Johansen confirmed as SLFA president
Despite some continued controversy Isha Johansen has been confirmed as the new president of the Sierra Leone Football Association.
She was unopposed in Saturday’s polls after three other candidates were disqualified from standing.
The 48-year-old becomes just the second current female football association president in the world along with Lydia Nsekera of Burundi.
Johansen’s first task will be to get league football resumed after a boycott by clubs over the ban on the three presidential nominees.
“We can work together because I don’t have all the ideas. I appeal for the anger to stop.” SLFA president Isha Johansen
The Sierra Leone elections have been surrounded in controversy for almost a year and it continued with debate over eligible voting delegates on Saturday.

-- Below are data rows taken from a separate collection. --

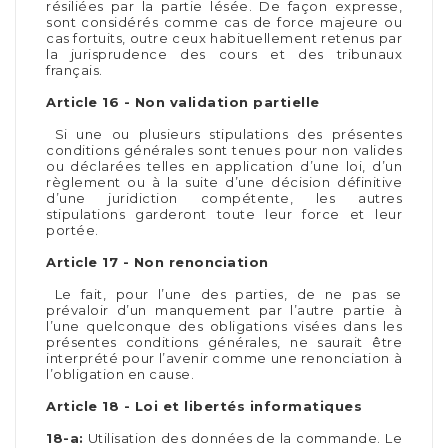
résiliées par la partie lésée. De façon expresse,
sont considérés comme cas de force majeure ou
cas fortuits, outre ceux habituellement retenus par
la jurisprudence des cours et des tribunaux
français.
Article 16 - Non validation partielle
Si une ou plusieurs stipulations des présentes
conditions générales sont tenues pour non valides
ou déclarées telles en application d’une loi, d’un
règlement ou à la suite d’une décision définitive
d’une juridiction compétente, les autres
stipulations garderont toute leur force et leur
portée.
Article 17 - Non renonciation
Le fait, pour l’une des parties, de ne pas se
prévaloir d’un manquement par l’autre partie à
l’une quelconque des obligations visées dans les
présentes conditions générales, ne saurait être
interprété pour l’avenir comme une renonciation à
l’obligation en cause.
Article 18 - Loi et libertés informatiques
18-a:
Utilisation des données de la commande. Le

In the build-up this week world football’s governing body, Fifa, endorsed the decision by the FA’s interim committee to disqualify Mohamed Kallon, Rodney Michael and Foday Turay from the presidential polls.
All three decided to boycott Saturday’s polls in protest at their expulsion from the elections.
However after the polls Johansen says she hopes that all four can work together in the future.
“I want to use this holy month of Ramadan and this opportunity to extend my hand of peace to Rodney Michael, Mohamed Kallon and Foday Turay, ” she said.
“I’m the winner but I don’t consider them as losers.
“We can work together because I don’t have all the ideas – I appeal for the anger to stop.
“In the next three months we’ll be holding an extraordinary conference to map out the way forward, we’ll have a blue print.”
Former Inter Milan and AS Monaco striker Kallon was ruled out because he has not lived in the country for the required “period of no less than five years prior to the congress of which they seek to be elected”.
The other two disqualified candidates from contesting the presidential race are Rodney Michael and Foday Turay, both because they contravene Article 25 of the Fifa code of Ethics which deals with betting, gambling, lotteries and similar events or transaction connected with football.
The elections were due to be held in January but but were delayed as an interim body was set-up in the wake of last year’s presidential elections in the country.
The interim body was needed after Fifa dissolved the SLFA executive committee when President Nahim Khadi, who was ill, and Vice-President Alie Kargbo stepped down.
The SLFA elections had been postponed several times following disagreements over who was eligible to stand in the presidential elections.
The crisis almost lead to a global ban in September 2012 when when Sports Minister Paul Kamara was forced to back-track on a decision to dissolve the SLFA board due to incompetence.